- Zadanie A -
Przepisz wiernie wiersze z wpisów: zacznij od wiersza zawierającego „phylum: Arthropoda” i skończ na ostatnim wierszu wpisów, oba włącznie.

- Fragment źródłowy -
Artykuły

Europejska stolica kompleksów

Lublin jest miejscem pełnym uprzedzeń, zacofania - nie tylko infrastrukturalnego, narosłych fobii, grubiaństwa, niechęci, czy też strachu przed zmianami, innością. Zawiści i złości wobec zdolnych, wyróżniających się spośród szeregu pozostałych swoimi cechami, stylem czy sposobem bycia i życia - Tymoteusz Iskrzak zastanawia się w Trybunie, dlaczego Lublin nie ma szans na tytuł Europejskiej Stolicy Kultury.

Niedawno prezydent Lublina oficjalnie zwrócił się do pewnego sławnego pisarza, by ten wsparł działania miasta zmierzające do uzyskania tytułu Europejskiej Stolicy Kultury w roku 2016. Nim pisarz -i zresztą nie tylko on - udzieli odpowiedzi, dobrze będzie, aby zapoznał się z faktami, jakie niekoniecznie przemawiają za uhonorowaniem grodu nad Bystrzycą takim statusem.

Malowniczo położony. Ze swoją historią, dorobkiem, wkładem w myśl i czyn. Z pięknym Starym Miastem, wspomnieniem po żydowskim Małym Mieście, cadyku Widzącym, tragedią getta i Majdanka. Z drugiej strony Lublin jest miejscem pełnym uprzedzeń, zacofania - nie tylko infrastrukturalnego, narosłych fobii, grubiaństwa, niechęci, czy też strachu przed zmianami, innością. Zawiści i złości wobec zdolnych, wyróżniających się spośród szeregu pozostałych swoimi cechami, stylem czy sposobem bycia i życia. Lublin jest rozdarty pomiędzy te dwa stałe i, niestety, prawdziwe elementy własnego wizerunku. Jest po prostu niewolnikiem swojej przeszłości i teraźniejszości.

Bez przemysłu

Liczące kilkaset tysięcy mieszkańców miasto, w którym 440 lat temu zawarto unię pomiędzy Polską a Litwą, znane jest w świecie jako bastion uniwersytecki. Tb prawda, działa tu kilka państwowych uczelni, a także pewna liczba wyższych szkół prywatnych, w tym najstarsza - Katolicki Uniwersytet Lubelski, którego ów wspomniany słynny pisarz był studentem Największymi zakładami pracy są, poza uczelniami, szpitale. Wielkiego przemysłu w stolicy rolniczej Lubelszczyzny niemal kompletnie już brak, upadł po przemianach społecznych sprzed 20 lat. Miasto, pomimo organizowanych różnego rodzaju festiwali, w okresie letnim wygląda na lekko obumarłe. Studenci wszak wyjeżdżają do domów. Nawet centralnie położone i sympatyczne niekiedy lokale gastronomiczno-rozrywkowe w tym czasie bądź ograniczają swoją działalność, bądź zawieszają ją w ogóle. Nawet w kilkugwiazdkowych hotelach.

- Wpisy -

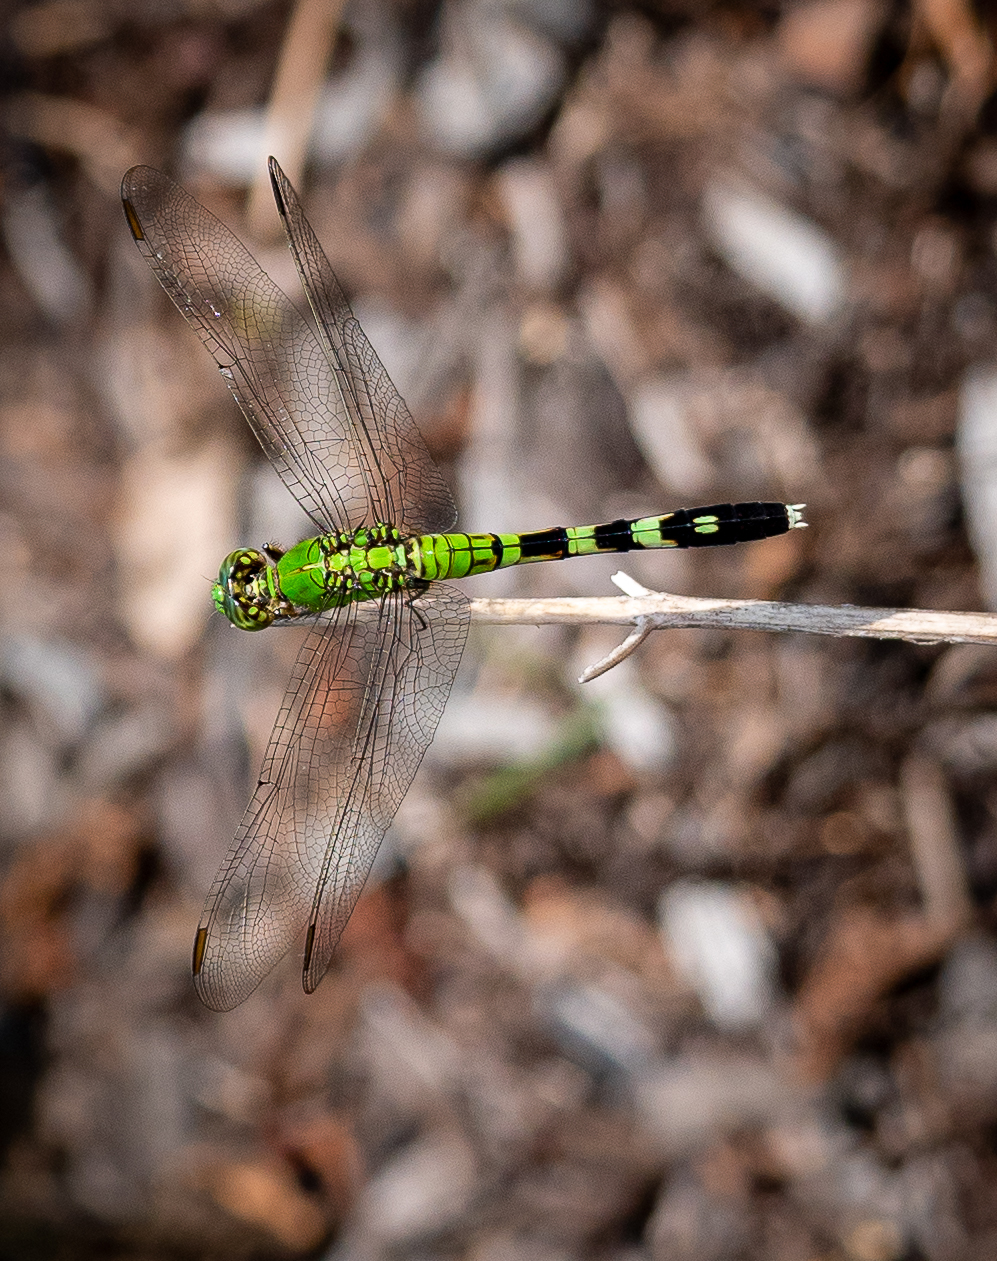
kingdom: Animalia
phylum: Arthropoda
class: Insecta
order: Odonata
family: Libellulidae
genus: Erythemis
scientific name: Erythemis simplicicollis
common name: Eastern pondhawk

- Zadanie B -
Podejmij artykuł o szansach Lublina na tytuł Europejskiej Stolicy Kultury tam, gdzie się kończy, i napisz jego dalszy ciąg.

- Wynik końcowy A -
phylum: Arthropoda
class: Insecta
order: Odonata
family: Libellulidae
genus: Erythemis
scientific name: Erythemis simplicicollis
common name: Eastern pondhawk

- Wynik końcowy B -
Wspomniany uniwersytet noszący imię polskiego papieża uchodzącego za orędownika intelektualizmu, utożsamianego przez wielu jako symbol historycznych zmian w Europie, przejął jakiś czas temu nieruchomości, z których ścian w tajemniczych okolicznościach zniknęły pamiątkowe tablice. Jedna z nich dotyczyła faktu, iż w roku 1944 w budynku mieścił się szpital naczelnego dowództwa Wojska Polskiego; druga - upamiętniająca pisarza Andrzeja Struga Nic nie wiadomo, by władze miejskie lub wojewódzkie tym zdarzeniem się zainteresowały.

Od kilku dziesięcioleci pośrodku Lublina nie może zostać dokończony gmach tzw. Teatru w Budowie. Po kilku dekadach jego wznoszenia swoje siedziby znalazły aż dwie instytucje kultury: Filharmonia Lubelska im Henryka Wieniawskiego oraz Teatr Muzyczny. W tej pierwszej od kilku miesięcy trwa protest załogi żądającej podwyżek płac i odwołania dotychczasowej dyrektor artystycznej. Ten postulat jest zresztą aktualny od paru ładnych lat Podwyższenia pensji i zmian personalnych pragną też w Teatrze Muzycznym gdzie sytuacja wisi na przysłowiowym włosku. W obydwu przypadkach odpowiedź kierownictw placówek sprowadza się do tego samego: przy obecnym stopniu finansowania ich z budżetu województwa postulat ten jest nie do zrealizowania.

Ludzie zdychają z głodu nierzadko za kilkaset zł miesięcznie. Nawet dyrektor jednej ze szkół muzycznych - poza pracą w orkiestrze - aby związać koniec z końcem musi dorabiać sobie na chałturach typu wesela.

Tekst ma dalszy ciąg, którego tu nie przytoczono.